Hermann finds himself smiling faintly. “Any ideas?”


“Maybe we stage a walk-out when he makes bad choices. Like, ‘Oh, hi there Newt, you think you’re gonna come to work when you’re sick? Think again. NO SCIENCE FOR YOU’.”


Hermann actually laughs, bringing a hand to his face. “That might work.”


“You okay, Dr. G?” Jacob asks.


“Yes,” Hermann says. 


“I don’t know how you keep your cool through all of this.”


“Practice,” Hermann replies. “What happened?”


“He looked like shit all morning. Sorry. He looked sick. We got the paper in, and I was going to drive him home, but then, of course, the FPLC machine clogged and backed up. Too much myelin in the undergrad’s prep. Anyway, he got distracted with that, argued with me about whether he should go home, I was arguing yes, just FYI, and then—” Jacob breaks off, lifts a hand from the wheel. “Four minutes. Otherwise nothing different.”


Hermann nods. 


Jacob drums his fingers impatiently on the steering wheel as traffic comes, again, to a stop. “Can we, like, keep him inside for the winter?” 


“I make the attempt annually,” Hermann replies.


“What if we move the lab to Florida?” Jacob asks. 


“I would enjoy nothing more. Make an effort to convince him, will you?”


“It will break the Department Chair’s heart into little bitsy pieces, but—that’s a sacrifice I’m willing to make.” Jacob grins, young and full of optimism. “I’ll get right on that for you, Dr. G. Florida sounds great. I hear you can even go in the water there now.”

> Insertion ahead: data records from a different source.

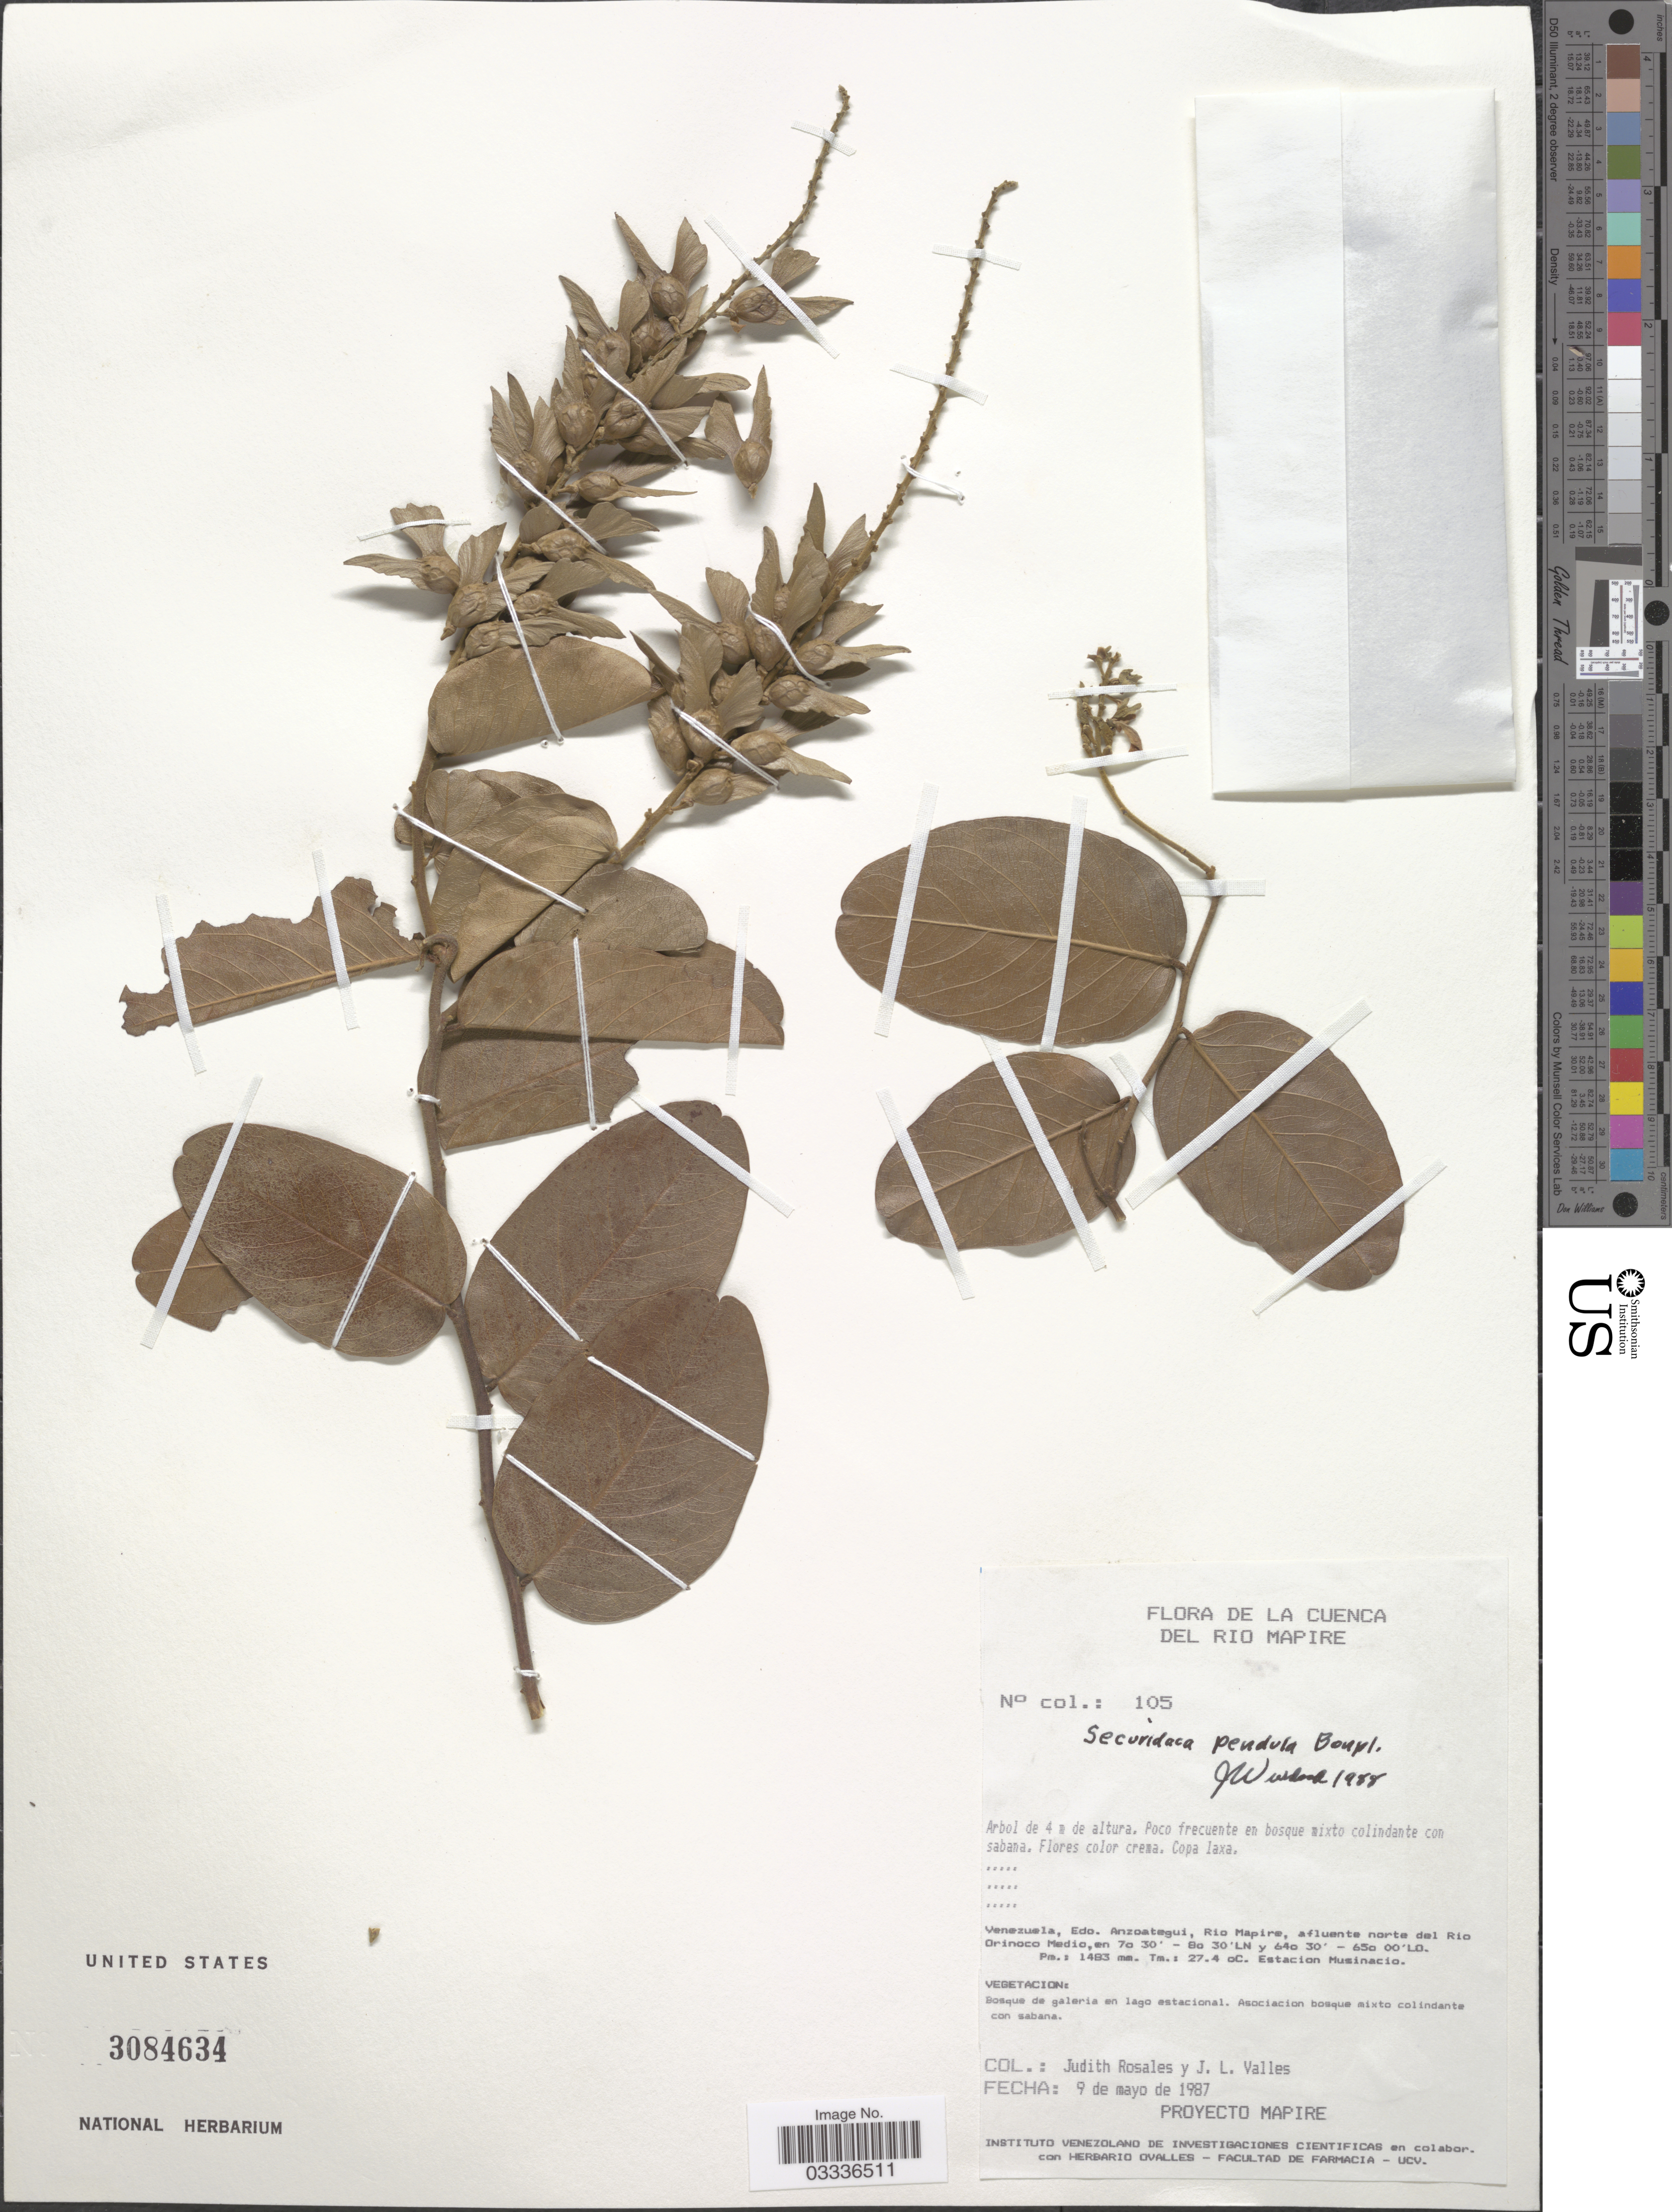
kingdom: Plantae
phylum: Tracheophyta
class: Magnoliopsida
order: Fabales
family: Polygalaceae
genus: Securidaca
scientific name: Securidaca pendula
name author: Bonpl.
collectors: J. Rosales & J. Valles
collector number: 105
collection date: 1987-05-09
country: Venezuela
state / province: Anzoategui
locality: La Cuenca del Rio Mapire. Rio Mapire, afluente norte del Rio Orinoco Medio. Estacion Musinacio.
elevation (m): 1483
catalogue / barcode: US 3084634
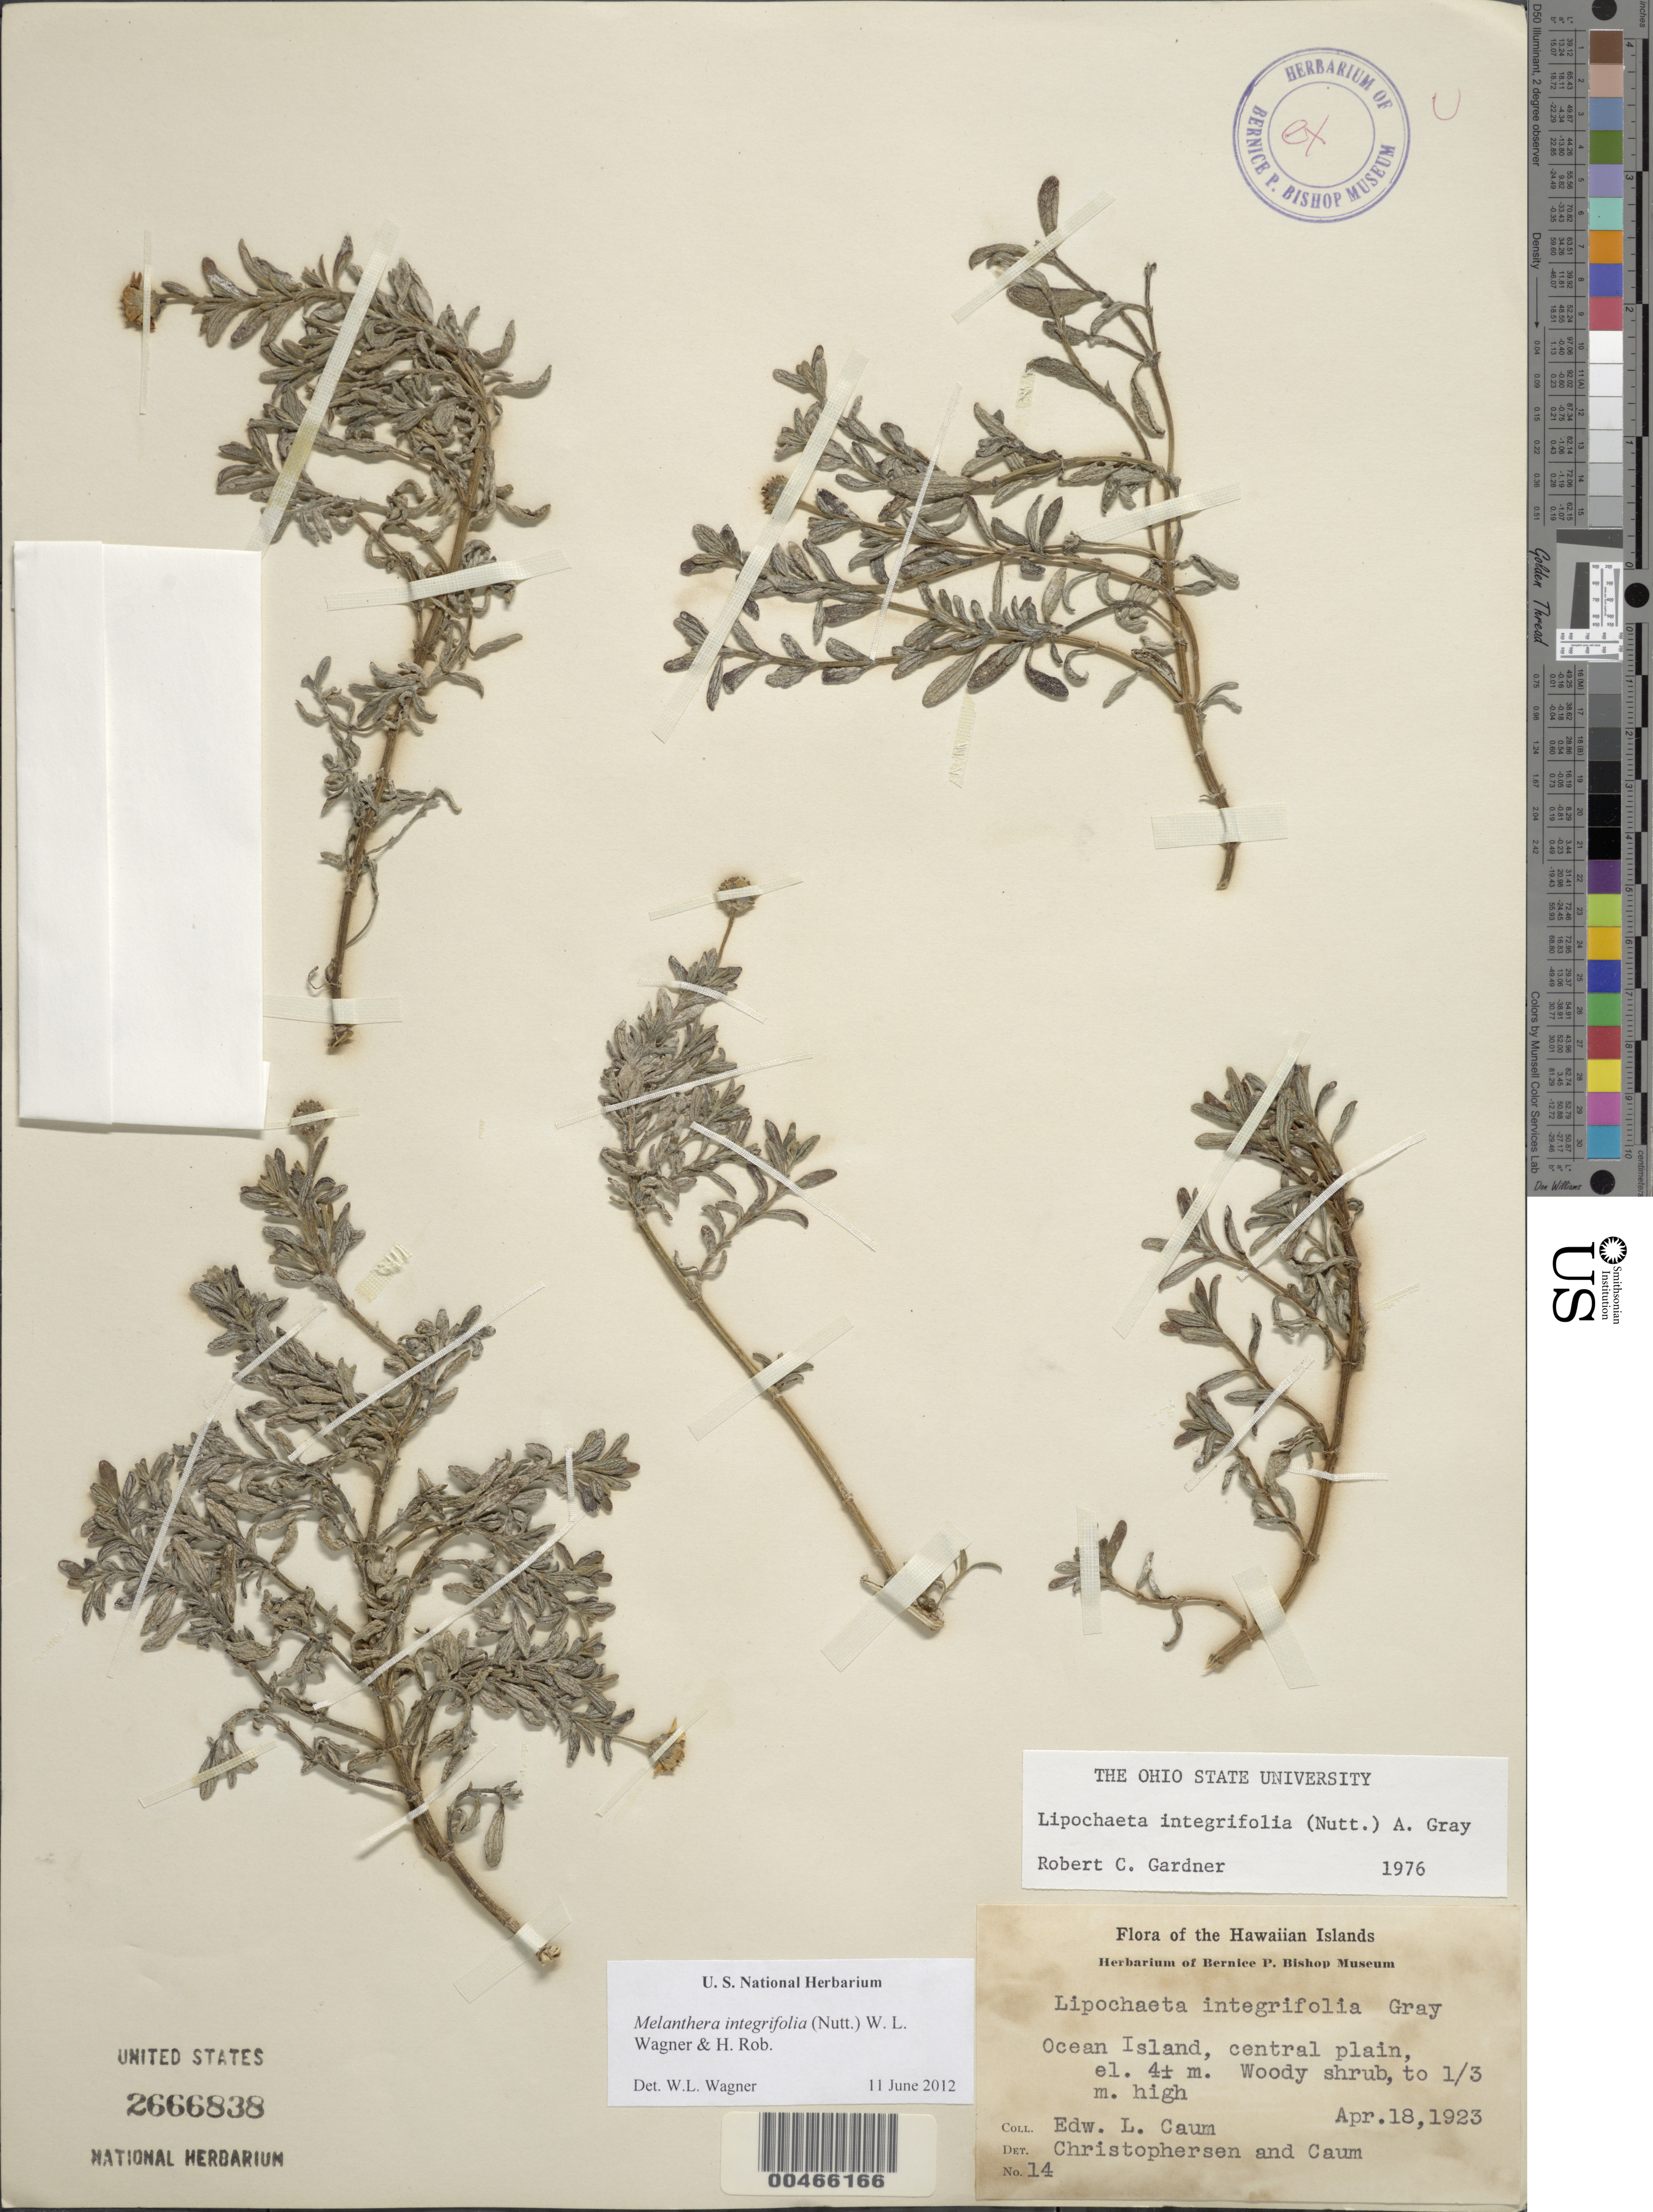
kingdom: Plantae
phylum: Tracheophyta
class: Magnoliopsida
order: Asterales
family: Asteraceae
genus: Wollastonia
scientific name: Wollastonia integrifolia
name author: (Nutt.) Orchard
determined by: Wagner, W. L., (BOT), Smithsonian Institution - National Museum of Natural History (UNITED STATES)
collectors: E. L. Caum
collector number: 14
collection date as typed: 18 Apr 1923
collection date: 1923-04-18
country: United States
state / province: Hawaii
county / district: Honolulu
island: Kure Atoll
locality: Kure [Ocean] Islet, central plain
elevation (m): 4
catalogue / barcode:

It’s only been three years since the breach has shut.


Jacob lived the whole of his childhood beneath the countdown clock—but he doesn’t seem it.


Hermann had been his age when the breach had opened. Younger, in fact. It seems impossible. At present, he can’t recall his own childhood, can’t recall anything but the models, the clock, the shrinking funding, the growing Wall, and Newton.